The "explanation" of the Tristan chord in Vogel's Tonnetz as a well-composed counter-piece of a major seventh chord cannot be compared to an "explanation" in the scope of functional harmony. Both types of explanations cannot really explain why certain chords and chord sequences have established themselves in musical history. Functional harmony focuses on the relation of a chord to the prevailing tonality. In consequence, it cannot explain chord progressions found in late-romantic music where there is no longer a continuous tonality present. In contrast, Vogel's theory focuses more on the congruency of the notes of a single chord, or with the notes of the preceding or subsequent chord than on the role of this chord in the context of a prevailing tonality.
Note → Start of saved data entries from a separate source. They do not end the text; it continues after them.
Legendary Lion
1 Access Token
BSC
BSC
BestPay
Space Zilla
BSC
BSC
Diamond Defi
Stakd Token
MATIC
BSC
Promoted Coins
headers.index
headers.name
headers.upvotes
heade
Vogel's analysis reveals that the Tristan chord is by no means an attack on the tonal system as such but that it is part of it exactly as its counterpart, the major seventh chord.

A similar chord is also often used by jazz musicians.
There it is commonly notated as a half-diminished seventh chord.
The Tristan chord could hence be noted as Fm^{7 b5}).
This way to describe this chord misses its relation to a G-sharp minor chord.
It results from the practice to describe chords starting from their lowest note.
According to Vogel this is appropriate for upper chords, but not for lower chords.
Lower chords should be described top-down instead of bottom-up.
The principle of starting with the lowest note is not consequently observed in other situations, such as with inverted chords.
A C major chord in its first inversion is not typically described as an E minor chord with altered fifth (Em^{+5}).

== Reception ==

Vogel's Tonnetz resorts on a theory (Euler's Tonnetz) that is more than 100 years older than the presently dominating functional harmony.
Vogel's Tonnetz and functional harmony are not in conflict with each other.
On the contrary, they can be seen as complementing each other:
While Vogel's theory focuses on local relations of tones and chords,
functional harmony considers the global role of a chord in the context of the entire piece of music.
However, the prevalence of functional harmony and the peculiarities of Vogel's notation hamper the general reception.
Vogel's consonance formula has only recently been tested empirically.
Kaernbach suggests a simplified notation:
writing always from left to right, using capital letters for the reference tones (avoiding confusions with the convention to use lowercase letters for minor chords), and using a triangular symbol (▲ and ▼) to denote upper and lower chords.
The beginning of the prelude of Tristan and Isolde could then be denoted as
D♯▼7 → E▲7.

== Literature ==

- Martin Vogel: Der Tristanakkord und die Krise der modernen Harmonielehre. Düsseldorf 1962.
- Martin Vogel: Die Lehre von den Tonbeziehungen. Bonn 1976.
- Martin Vogel: On the Relation of Tone. Bonn 1993.